*** DATASET ENTRIES Section Begins ***

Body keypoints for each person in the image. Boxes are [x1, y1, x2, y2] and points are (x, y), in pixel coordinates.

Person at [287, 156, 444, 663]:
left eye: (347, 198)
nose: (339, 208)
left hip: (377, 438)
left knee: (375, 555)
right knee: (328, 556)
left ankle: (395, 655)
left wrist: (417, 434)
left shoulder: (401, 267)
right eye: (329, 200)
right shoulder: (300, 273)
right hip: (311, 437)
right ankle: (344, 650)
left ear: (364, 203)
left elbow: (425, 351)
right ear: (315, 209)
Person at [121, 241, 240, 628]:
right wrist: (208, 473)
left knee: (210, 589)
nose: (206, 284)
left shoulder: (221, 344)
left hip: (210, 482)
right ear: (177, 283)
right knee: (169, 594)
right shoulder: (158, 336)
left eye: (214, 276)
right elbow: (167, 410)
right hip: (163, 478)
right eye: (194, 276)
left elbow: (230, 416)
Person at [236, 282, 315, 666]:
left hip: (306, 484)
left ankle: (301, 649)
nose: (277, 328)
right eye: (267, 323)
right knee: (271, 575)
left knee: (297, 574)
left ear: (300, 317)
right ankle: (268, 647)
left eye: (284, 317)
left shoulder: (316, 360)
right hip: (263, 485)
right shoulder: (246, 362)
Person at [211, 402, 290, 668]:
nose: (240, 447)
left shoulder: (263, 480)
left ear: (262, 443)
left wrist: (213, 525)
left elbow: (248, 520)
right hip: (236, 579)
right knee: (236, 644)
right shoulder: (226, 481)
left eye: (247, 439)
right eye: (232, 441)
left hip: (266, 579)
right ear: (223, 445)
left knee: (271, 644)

*** DATASET ENTRIES Section Ends ***
*** DATASET ENTRIES Section Begins ***

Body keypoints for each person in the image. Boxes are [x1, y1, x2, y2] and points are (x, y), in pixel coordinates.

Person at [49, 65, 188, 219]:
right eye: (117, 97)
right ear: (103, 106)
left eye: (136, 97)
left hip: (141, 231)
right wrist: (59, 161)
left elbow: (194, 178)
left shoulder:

*** DATASET ENTRIES Section Ends ***
*** DATASET ENTRIES Section Begins ***

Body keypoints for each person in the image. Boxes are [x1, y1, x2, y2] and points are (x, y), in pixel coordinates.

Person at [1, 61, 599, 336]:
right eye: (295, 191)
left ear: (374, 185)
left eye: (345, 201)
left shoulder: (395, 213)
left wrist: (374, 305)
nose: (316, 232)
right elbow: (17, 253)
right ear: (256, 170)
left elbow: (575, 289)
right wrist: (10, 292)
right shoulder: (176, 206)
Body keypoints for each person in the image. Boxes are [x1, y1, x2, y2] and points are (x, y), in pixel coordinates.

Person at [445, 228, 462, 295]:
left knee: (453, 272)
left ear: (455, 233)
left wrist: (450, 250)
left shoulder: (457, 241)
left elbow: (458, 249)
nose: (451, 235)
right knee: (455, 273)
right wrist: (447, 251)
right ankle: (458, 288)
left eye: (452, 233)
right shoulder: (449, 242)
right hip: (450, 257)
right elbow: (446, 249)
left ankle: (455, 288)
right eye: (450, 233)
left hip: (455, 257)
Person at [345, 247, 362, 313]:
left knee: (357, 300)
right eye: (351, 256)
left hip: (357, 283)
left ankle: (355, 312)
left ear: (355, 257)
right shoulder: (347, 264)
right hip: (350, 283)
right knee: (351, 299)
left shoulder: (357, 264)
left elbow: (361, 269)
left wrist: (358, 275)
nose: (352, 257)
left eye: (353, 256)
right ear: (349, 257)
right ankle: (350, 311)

*** DATASET ENTRIES Section Ends ***

PROBLEM TO SOLVE »
Referring to the material above, set down exactly the lines between the line with "right hip: (163, 478)" and the line with "left knee: (271, 644)", inclusive, and no other lines.

OUTPUT OF THE EXERCISE »
right hip: (163, 478)
right eye: (194, 276)
left elbow: (230, 416)
Person at [236, 282, 315, 666]:
left hip: (306, 484)
left ankle: (301, 649)
nose: (277, 328)
right eye: (267, 323)
right knee: (271, 575)
left knee: (297, 574)
left ear: (300, 317)
right ankle: (268, 647)
left eye: (284, 317)
left shoulder: (316, 360)
right hip: (263, 485)
right shoulder: (246, 362)
Person at [211, 402, 290, 668]:
nose: (240, 447)
left shoulder: (263, 480)
left ear: (262, 443)
left wrist: (213, 525)
left elbow: (248, 520)
right hip: (236, 579)
right knee: (236, 644)
right shoulder: (226, 481)
left eye: (247, 439)
right eye: (232, 441)
left hip: (266, 579)
right ear: (223, 445)
left knee: (271, 644)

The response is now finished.